The rocky rollout of the health insurance exchanges has certainly distracted Mr. Obama from pushing other priorities and instead forced him to play defense yet again on his signature legislative accomplishment.
In an interview with NBC News Thursday evening, the president apologized to those people whose insurance plans had been cancelled even though he had made repeated claims since the law was first written that those who liked their health plans would be able to keep them.
"I am sorry that they are finding themselves in this situation based on assurances they got from me," Mr. Obama said. "We've got to work hard to make sure that they know we hear them and we are going to do everything we can to deal with folks who find themselves in a tough position as a consequence of this."

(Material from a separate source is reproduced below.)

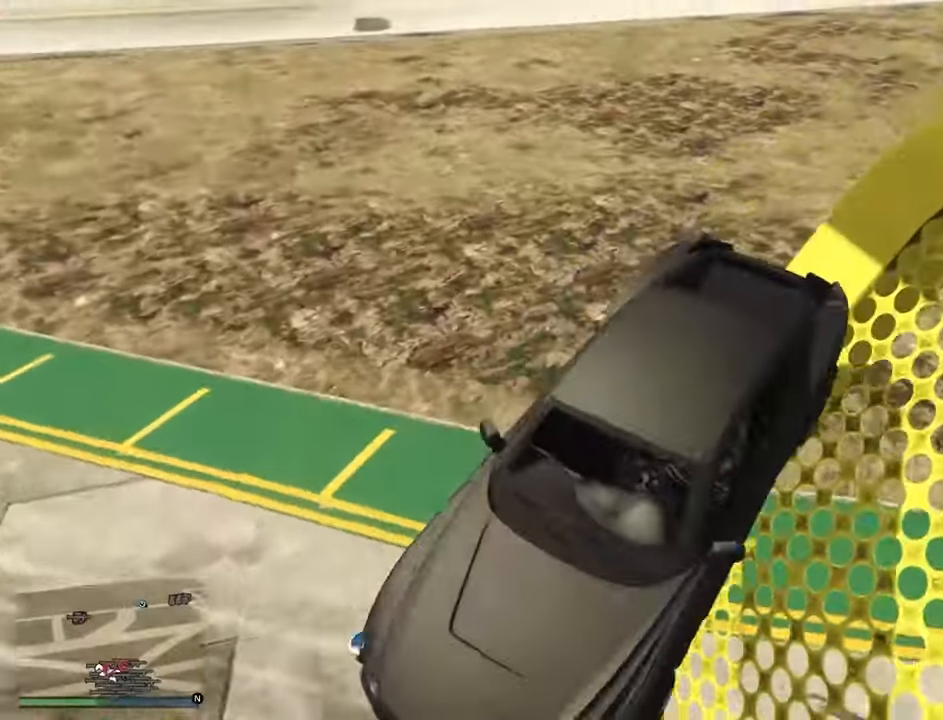
Gameplay with a controller (PlayStation layout); each line is a JSON object with the inputs held at the frame after it. "events" lists button and stick changes between this image and that frame as [ms after this image, input, new state], when the widget could be followed in between.
{"buttons": [], "left_stick": "center", "right_stick": "right", "events": [[133, "left_stick", "down-right"], [367, "left_stick", "center"]]}
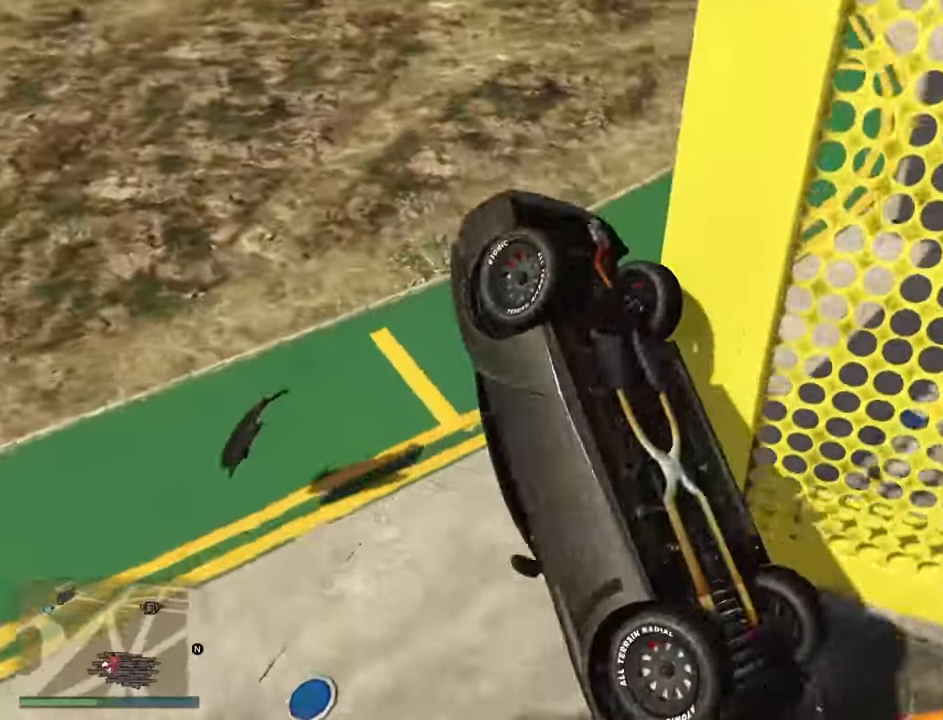
{"buttons": [], "left_stick": "center", "right_stick": "center", "events": [[50, "left_stick", "right"], [183, "left_stick", "center"], [333, "left_stick", "right"], [450, "left_stick", "center"], [500, "right_stick", "center"]]}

The administration has been pressed repeatedly over how much they knew about the site's glitches and the incorrect pledge that people would be able to keep their insurance. In recent days, they have gone on offense to promote by the law by publicly pressuring governors whodeclined an expansion of Medicaid under the law. The expansion, the costs of which are borne mostly by the federal government, would cover millions who currently make too much money to qualify for the existing program but don't make enough to receive government subsidies for health insurance on the exchanges.
At an event with supporters of the health care law Wednesday in Dallas, Mr. Obama said, "there's no state that actually needs this more than Texas," he said. And local lawmakers from Louisiana and Florida, which the president will visit later in the day Friday, held a conference call with reporters urging their own governors to expand the program.
"In my opinion, this was a reckless decision that put ideology over what was good for people in our state," said Broward County Mayor Kristin Jacobs of Florida Gov. Rick Scott's decision not to expand the program.